DESCRIPTION OF THE TASK - With the string "followed" as the filter, copy each matching line from the records.
——————
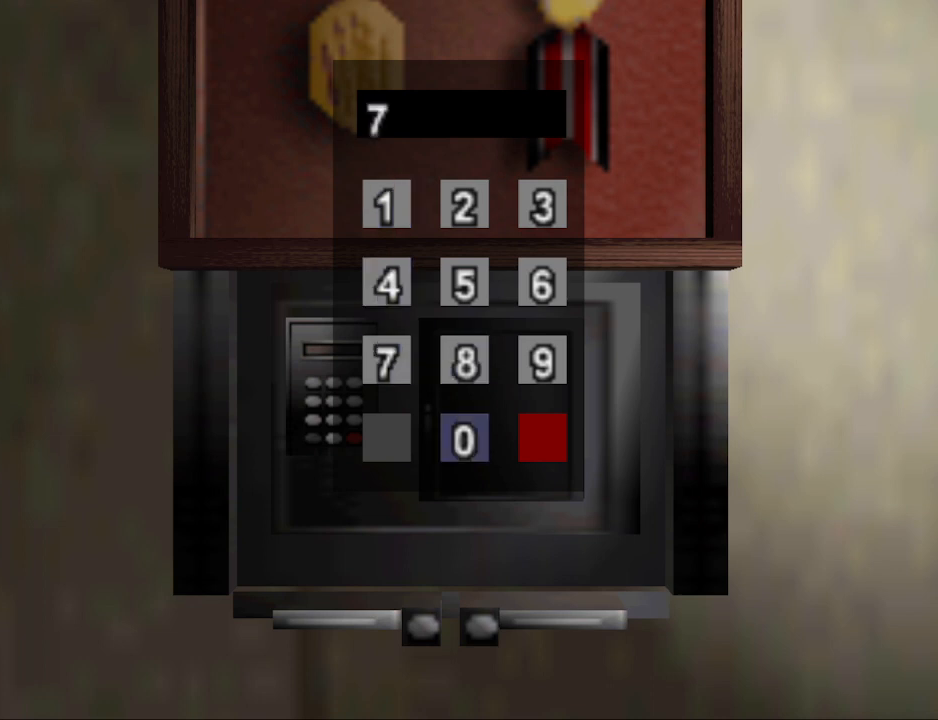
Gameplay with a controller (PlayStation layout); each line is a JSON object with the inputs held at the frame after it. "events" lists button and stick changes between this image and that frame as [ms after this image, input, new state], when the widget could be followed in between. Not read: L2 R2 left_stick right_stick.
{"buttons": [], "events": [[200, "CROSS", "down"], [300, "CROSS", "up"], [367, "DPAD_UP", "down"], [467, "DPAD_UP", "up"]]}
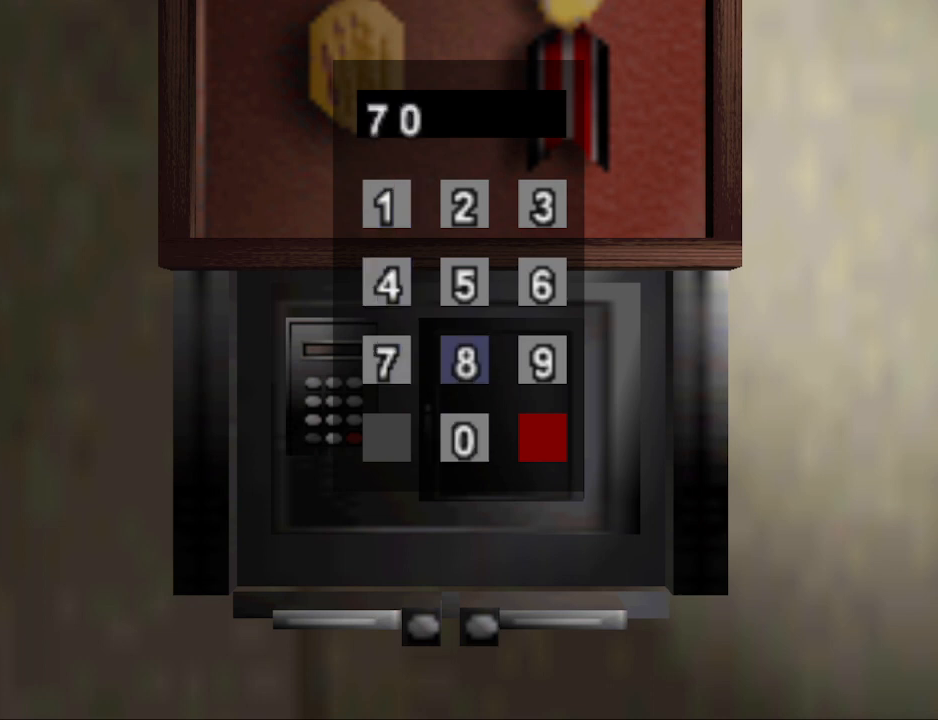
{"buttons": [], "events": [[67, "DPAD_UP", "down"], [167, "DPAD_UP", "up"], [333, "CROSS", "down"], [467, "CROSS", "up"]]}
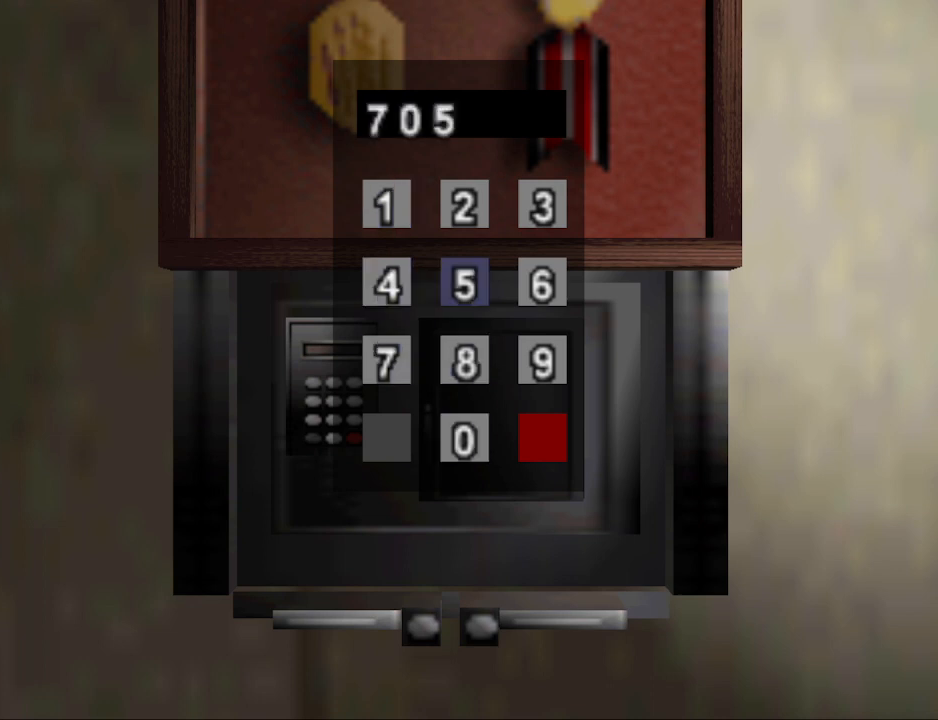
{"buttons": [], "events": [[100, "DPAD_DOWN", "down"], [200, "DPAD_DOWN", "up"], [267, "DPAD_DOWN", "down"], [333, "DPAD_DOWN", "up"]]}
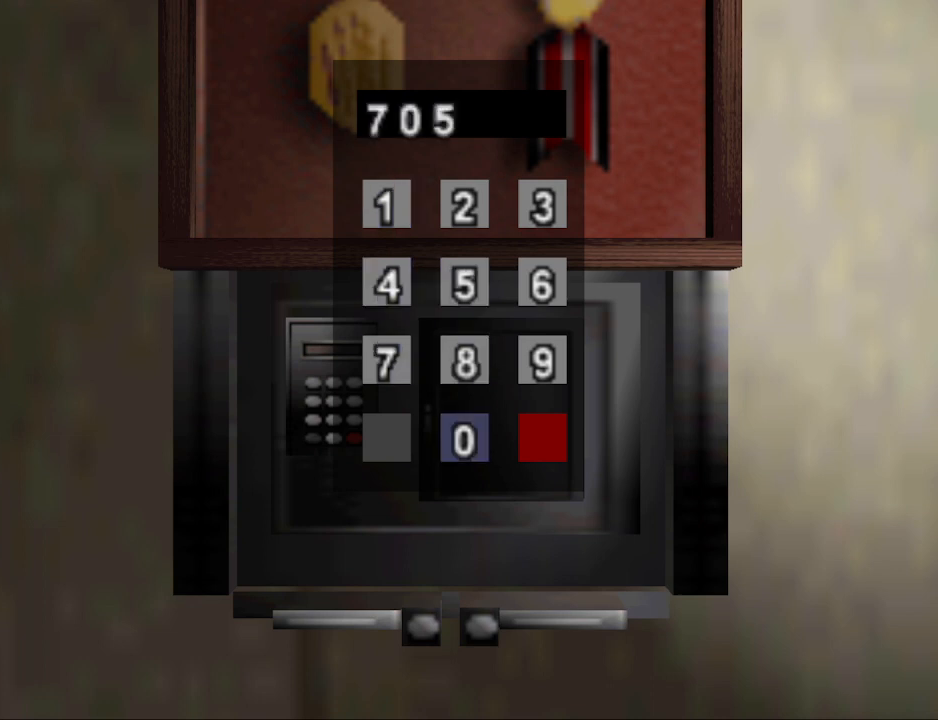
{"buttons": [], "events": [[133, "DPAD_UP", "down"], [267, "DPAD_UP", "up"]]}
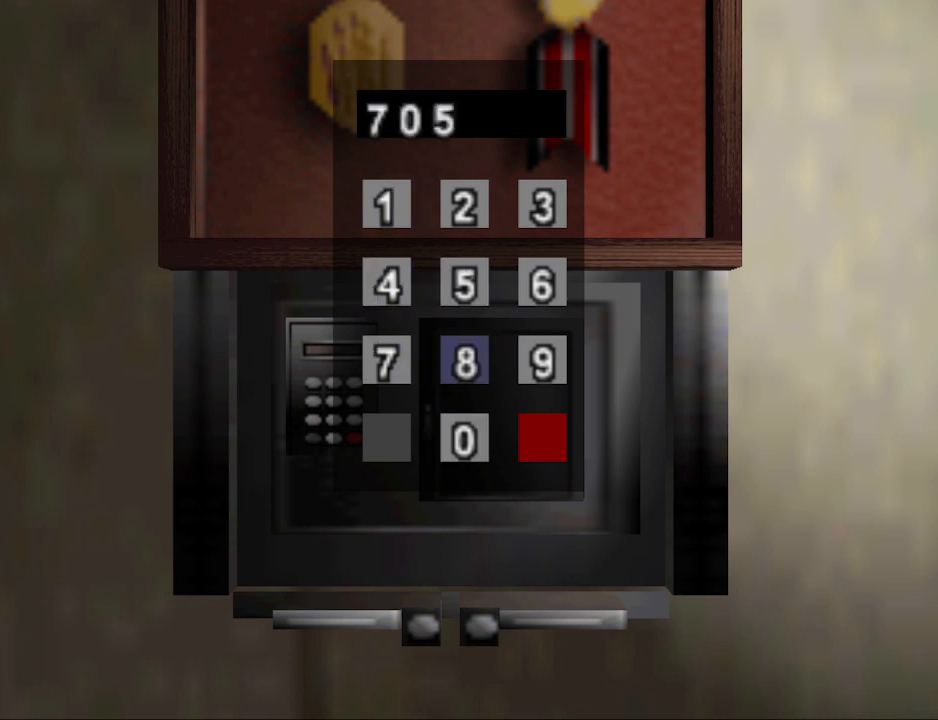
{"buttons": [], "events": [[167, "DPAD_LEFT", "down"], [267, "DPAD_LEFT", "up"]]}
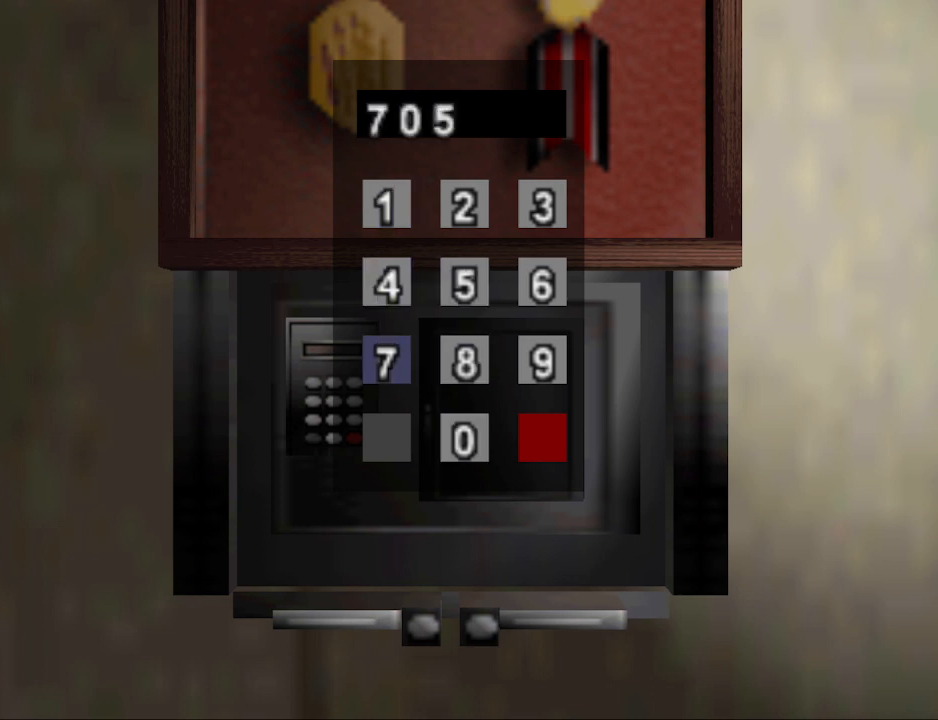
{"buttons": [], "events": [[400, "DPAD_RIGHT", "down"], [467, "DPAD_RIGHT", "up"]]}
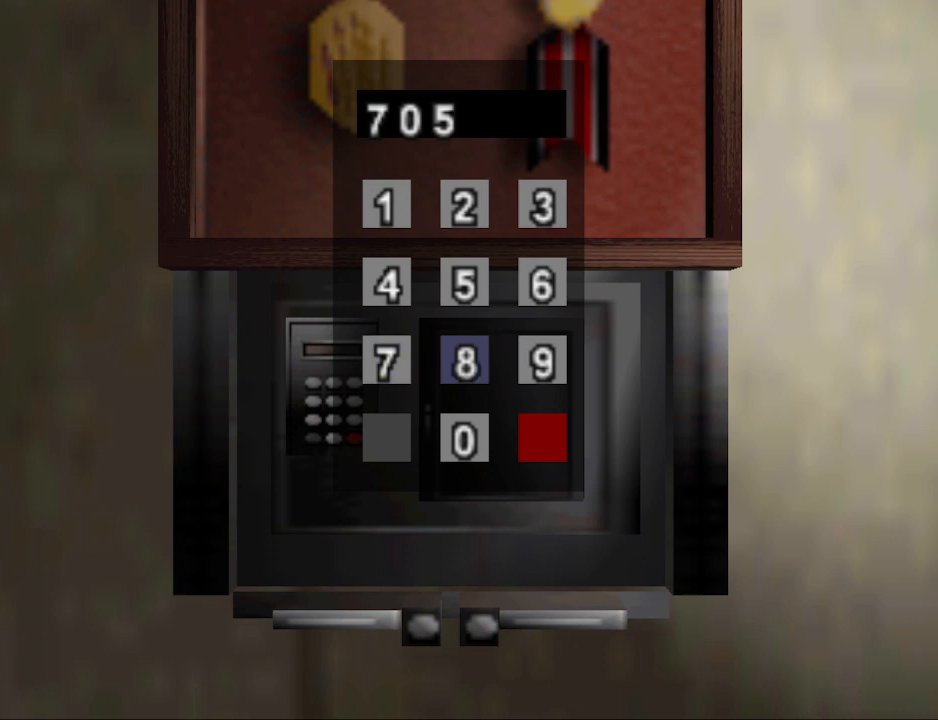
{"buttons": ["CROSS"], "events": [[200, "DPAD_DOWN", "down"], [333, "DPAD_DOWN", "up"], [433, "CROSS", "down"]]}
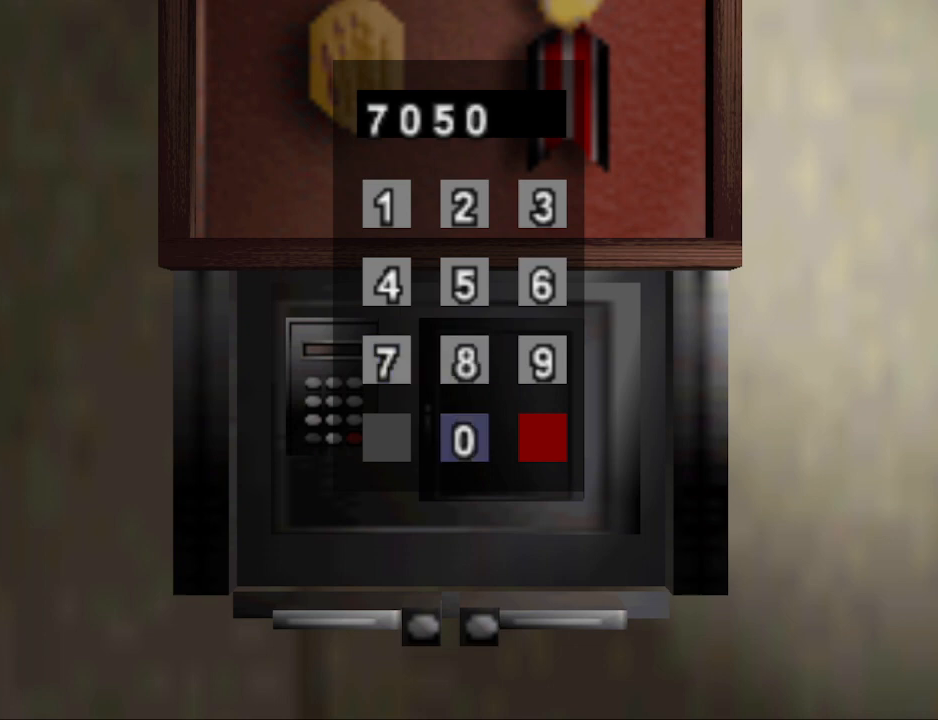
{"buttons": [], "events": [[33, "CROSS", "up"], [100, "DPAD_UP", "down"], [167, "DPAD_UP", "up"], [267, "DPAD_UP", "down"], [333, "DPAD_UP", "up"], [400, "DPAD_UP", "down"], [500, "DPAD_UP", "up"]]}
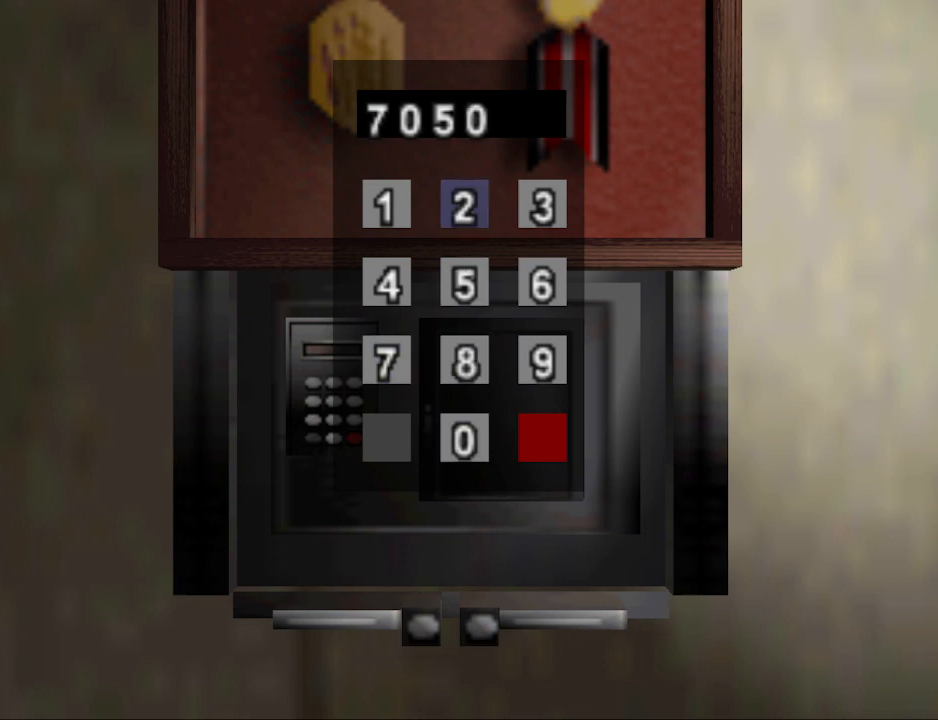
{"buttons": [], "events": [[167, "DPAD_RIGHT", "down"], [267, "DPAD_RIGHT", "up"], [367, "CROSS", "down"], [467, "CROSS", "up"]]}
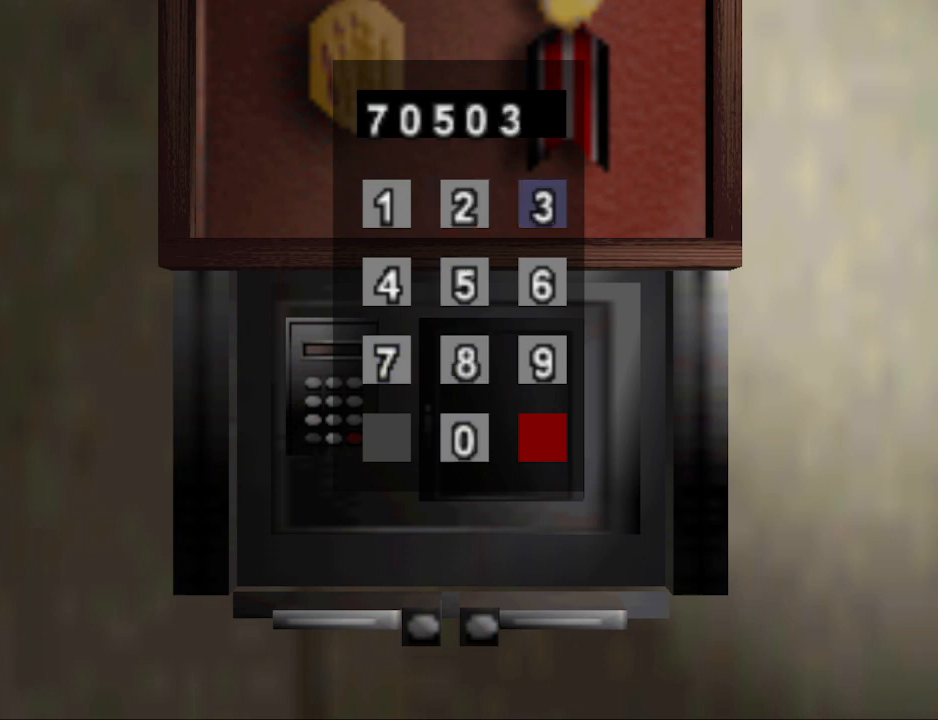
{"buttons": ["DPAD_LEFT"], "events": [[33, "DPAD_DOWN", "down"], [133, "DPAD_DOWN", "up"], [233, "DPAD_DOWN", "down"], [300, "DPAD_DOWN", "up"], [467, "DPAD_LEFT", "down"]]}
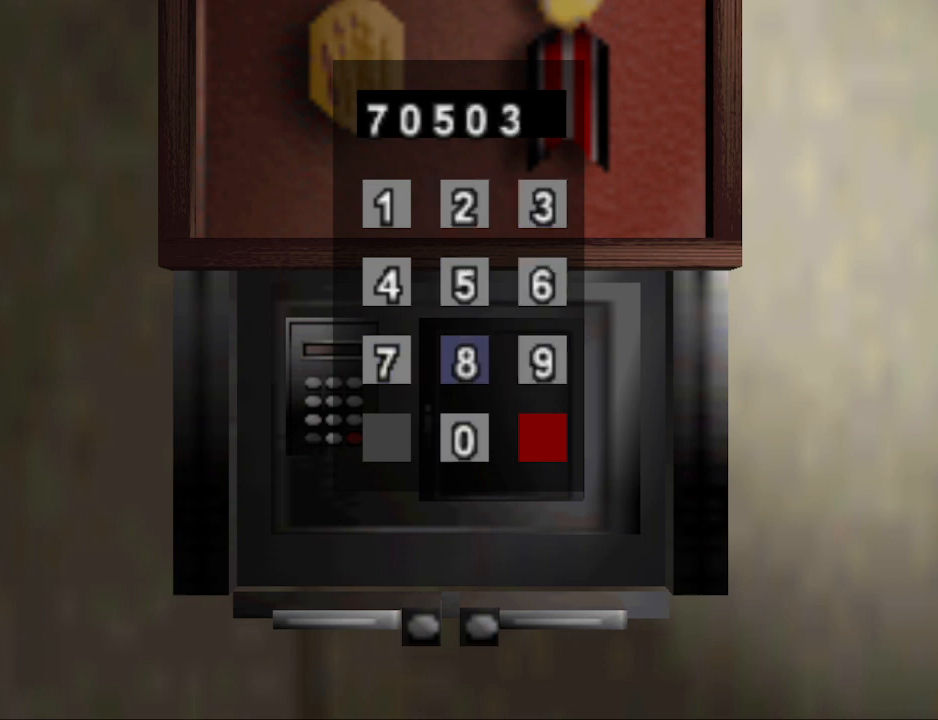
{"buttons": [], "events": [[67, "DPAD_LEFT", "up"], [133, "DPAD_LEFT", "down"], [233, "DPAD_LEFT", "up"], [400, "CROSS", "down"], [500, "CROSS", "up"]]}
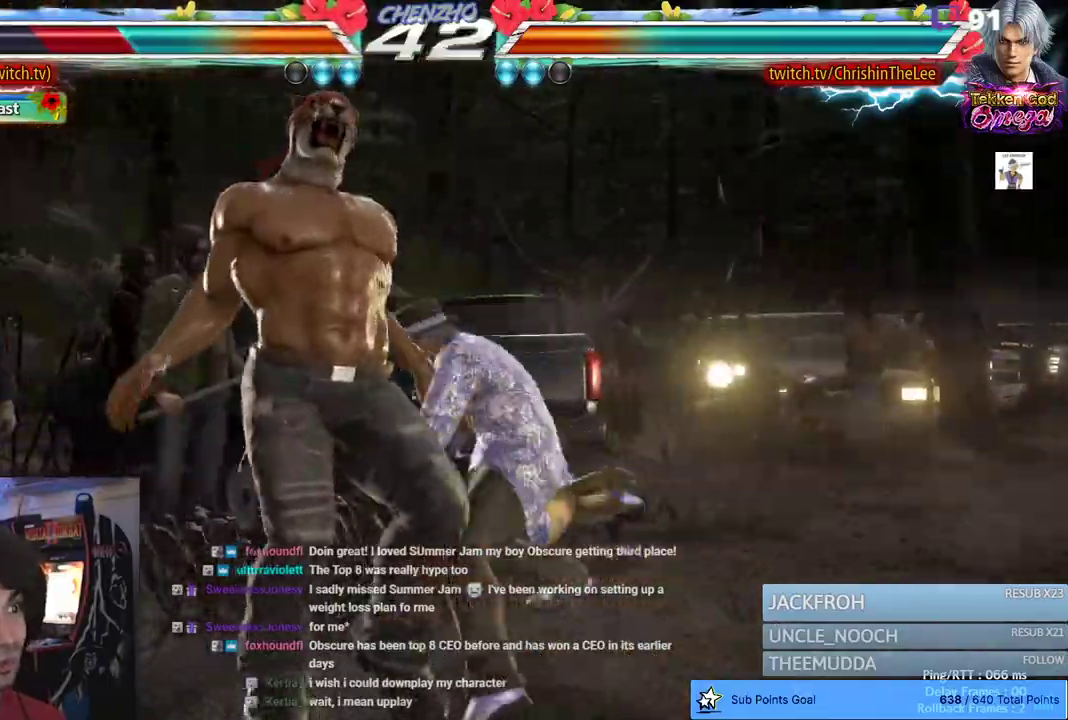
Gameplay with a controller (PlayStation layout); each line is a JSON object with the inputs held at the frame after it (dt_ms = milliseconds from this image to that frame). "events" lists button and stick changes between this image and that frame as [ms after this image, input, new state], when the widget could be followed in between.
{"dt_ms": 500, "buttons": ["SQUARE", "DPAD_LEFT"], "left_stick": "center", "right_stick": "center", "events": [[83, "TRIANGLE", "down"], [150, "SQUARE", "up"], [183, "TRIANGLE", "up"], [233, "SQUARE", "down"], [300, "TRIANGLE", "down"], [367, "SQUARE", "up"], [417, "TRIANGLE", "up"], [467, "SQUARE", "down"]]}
——————
EXERCISE ANSWER -
Gameplay with a controller (PlayStation layout); each line is a JSON object with the inputs held at the frame after it. "events" lists button and stick changes between this image and that frame as [ms after this image, input, new state], when the widget could be followed in between. Not read: L2 R2 left_stick right_stick.
Gameplay with a controller (PlayStation layout); each line is a JSON object with the inputs held at the frame after it (dt_ms = milliseconds from this image to that frame). "events" lists button and stick changes between this image and that frame as [ms after this image, input, new state], when the widget could be followed in between.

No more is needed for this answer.